Vachell sadly and not without an undertone of irritation concludes that
"Englishmen get the food they deserve." "It is shockingly
bad," he testifies, "in most inns and hotels out of the big cities;
and is it pathos or bathos to record that for the most part [native] tourists
believe it to be good? When I wrote on this subject some years ago a gentleman
from the Antipodes took exception to what I said. He replied that he had
travelled from John o' Groats to Land's End, staying in many hotels, and that
he had found the food provided better than what he had at home." In this
connection, Mr. Vachell quotes the following epigram:
"The
French have taste in all they do,
Which we
are quite without,
For
Nature, that to them gave gout,
To us
gave only gout."
M.
Poincare remarked of Edward VIII, then Prince of Wales, on the occasion of his
visit to the Marquis de Breteuil in 1913: "A young man of remarkable
self-restraint, he showed disdainful indifference to the excellent cuisine.”
It is a
fact almost without precedent in history that the English ruling classes, the
aristocracy, whether hereditary or monetary, have never become victims of
sybaritism. The ruling classes of Greece and of Rome fell to this temptation;
so have the ruling classes of the European Continent. But even when their
incomes were highest and their positions appeared indefinitely secure, the
ruling classes of Britain practiced a non-hedonistic or only moderately
hedonistic conception of comfort.
Well,
there you have it. Please don’t hold back your comments.
The
recipe for the day is an obvious choice, once the American ‘jelly’ (the source
book is American) is translate to the English ‘jam’! From Isabella Beeton’s
Book of Household Management (1861):
OMELETTE
AUX CONFITURES, or JAM OMELET.
Ingredients.—6 eggs, 4
oz. of butter, 3 tablespoonfuls of apricot, strawberry, or any jam that may be
preferred.
Mode.—Make
the omelet by recipe No. 1459*, only instead of doubling it over, leave it flat
in the pan. When quite firm, and nicely brown on one side, turn it carefully on
to a hot dish, spread over the middle of it the jam, and fold the omelet over
on each side; sprinkle sifted sugar over, and serve very quickly. A pretty dish
of small omelets may be made by dividing the batter into 3 or 4 portions, and
frying them separately; they should then be spread each one with a different
kind of preserve, and the omelets rolled over. Always sprinkle sweet omelets
with sifted sugar before being sent to table.
Time.—4 to 6
minutes. Average cost, Is. 2d.
Sufficient for 4
persons. Seasonable at any time.
*The recipe referred to is:
TO MAKE A PLAIN SWEET OMELET.
Ingredients. —6
eggs, 4 oz. of butter, 2 oz. of sifted sugar.

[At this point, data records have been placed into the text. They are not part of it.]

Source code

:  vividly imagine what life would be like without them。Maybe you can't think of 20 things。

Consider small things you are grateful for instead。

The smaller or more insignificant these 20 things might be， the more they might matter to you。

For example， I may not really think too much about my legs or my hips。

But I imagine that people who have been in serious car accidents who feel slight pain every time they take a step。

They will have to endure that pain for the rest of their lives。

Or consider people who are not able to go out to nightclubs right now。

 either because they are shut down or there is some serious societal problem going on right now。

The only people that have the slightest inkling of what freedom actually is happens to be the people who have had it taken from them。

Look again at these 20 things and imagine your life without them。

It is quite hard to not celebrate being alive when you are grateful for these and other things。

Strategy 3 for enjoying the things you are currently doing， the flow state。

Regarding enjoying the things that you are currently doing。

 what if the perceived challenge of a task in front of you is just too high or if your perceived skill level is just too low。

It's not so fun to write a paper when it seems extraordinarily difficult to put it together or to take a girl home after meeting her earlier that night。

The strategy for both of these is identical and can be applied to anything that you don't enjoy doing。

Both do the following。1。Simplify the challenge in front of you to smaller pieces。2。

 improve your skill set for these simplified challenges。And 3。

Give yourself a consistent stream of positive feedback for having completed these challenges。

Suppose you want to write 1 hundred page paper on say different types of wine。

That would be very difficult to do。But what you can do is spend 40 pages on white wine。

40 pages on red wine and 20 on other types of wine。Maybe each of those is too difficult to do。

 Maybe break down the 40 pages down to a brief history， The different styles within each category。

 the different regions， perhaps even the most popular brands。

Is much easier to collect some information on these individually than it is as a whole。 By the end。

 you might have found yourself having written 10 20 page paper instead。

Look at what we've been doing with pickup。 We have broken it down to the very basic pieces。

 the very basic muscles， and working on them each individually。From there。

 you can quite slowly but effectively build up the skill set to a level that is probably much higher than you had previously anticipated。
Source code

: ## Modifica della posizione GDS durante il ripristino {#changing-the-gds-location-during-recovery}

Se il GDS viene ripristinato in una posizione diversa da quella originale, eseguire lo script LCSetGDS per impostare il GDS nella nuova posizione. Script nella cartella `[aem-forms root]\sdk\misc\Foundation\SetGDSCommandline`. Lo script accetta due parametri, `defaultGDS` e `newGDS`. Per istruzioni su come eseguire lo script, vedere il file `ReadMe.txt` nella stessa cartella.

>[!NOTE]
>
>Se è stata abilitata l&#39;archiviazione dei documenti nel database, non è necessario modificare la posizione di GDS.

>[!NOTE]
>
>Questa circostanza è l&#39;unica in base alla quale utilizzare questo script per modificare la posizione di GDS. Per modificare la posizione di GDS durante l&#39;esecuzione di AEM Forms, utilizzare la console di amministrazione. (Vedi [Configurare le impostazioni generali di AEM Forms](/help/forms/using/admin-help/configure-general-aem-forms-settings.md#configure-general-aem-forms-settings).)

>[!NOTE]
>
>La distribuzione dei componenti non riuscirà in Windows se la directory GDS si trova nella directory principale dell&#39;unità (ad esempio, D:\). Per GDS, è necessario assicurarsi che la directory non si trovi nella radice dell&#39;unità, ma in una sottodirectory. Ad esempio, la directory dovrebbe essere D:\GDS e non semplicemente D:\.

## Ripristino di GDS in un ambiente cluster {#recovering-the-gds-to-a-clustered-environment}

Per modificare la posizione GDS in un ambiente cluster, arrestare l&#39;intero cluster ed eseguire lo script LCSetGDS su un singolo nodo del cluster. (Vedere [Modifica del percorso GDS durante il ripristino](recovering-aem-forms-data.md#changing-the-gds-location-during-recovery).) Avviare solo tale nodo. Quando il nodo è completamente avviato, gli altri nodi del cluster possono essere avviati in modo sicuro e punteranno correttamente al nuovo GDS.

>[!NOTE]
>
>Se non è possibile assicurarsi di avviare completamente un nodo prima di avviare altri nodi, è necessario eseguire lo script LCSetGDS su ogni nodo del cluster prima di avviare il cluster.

Mode.—Break the eggs into a
basin, omitting the whites of 3; whisk them well, adding the sugar and 2 oz. of
the butter, which should be broken into small pieces, and stir all these
ingredients well together. Make the remainder of the butter quite hot in a
small frying pan, and when it commences to bubble, pour in the eggs, &o.
Keep stirring them until they begin to set; then turn the edges of the omelet
over, to make it an oval shape, and finish cooling it. To brown the top, hold
the pan before the fire, or use a salamander, and turn it carefully on to a very hot dish:
sprinkle sifted sugar over, and serve.
Time.—From
4 to 6 minutes. Average cost, 10d.
Sufficient for 4 persons. Seasonable at
any time.
2 comments:
Interesting how things changed so quickly. In the early 1800s, food at classy hotels and good posting inns was known to be special, and certainly when I went to England in the 1990s my friend and I had excellent food wherever we went. My brother, a francophile, sneers at the idea that British food can be good, but I have cooked a number of British recipes for him -- all of which he has liked.
Hi korenni, thanks for your input, and my apologies for not responding sooner. I have been beset with problems on my new computer and am only just emerging from a full re-set.
I travel to England regularly, and can say I manage to find good food every time.